Each record below should be returned word for word, with no pictures included.

### SUPPLIED ENTRIES

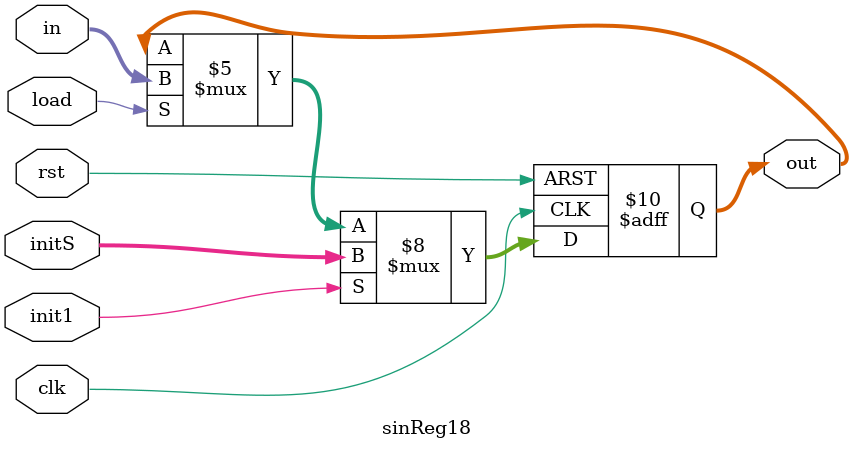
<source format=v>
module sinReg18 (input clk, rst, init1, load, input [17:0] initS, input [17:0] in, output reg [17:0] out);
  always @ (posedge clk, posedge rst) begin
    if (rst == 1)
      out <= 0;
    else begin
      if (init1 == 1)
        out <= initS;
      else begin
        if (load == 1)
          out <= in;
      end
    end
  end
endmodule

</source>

######

→ RESULT OF THE EXERCISE
<source format=v>
module sinReg18 (input clk, rst, init1, load, input [17:0] initS, input [17:0] in, output reg [17:0] out);
  always @ (posedge clk, posedge rst) begin
    if (rst == 1)
      out <= 0;
    else begin
      if (init1 == 1)
        out <= initS;
      else begin
        if (load == 1)
          out <= in;
      end
    end
  end
endmodule

</source>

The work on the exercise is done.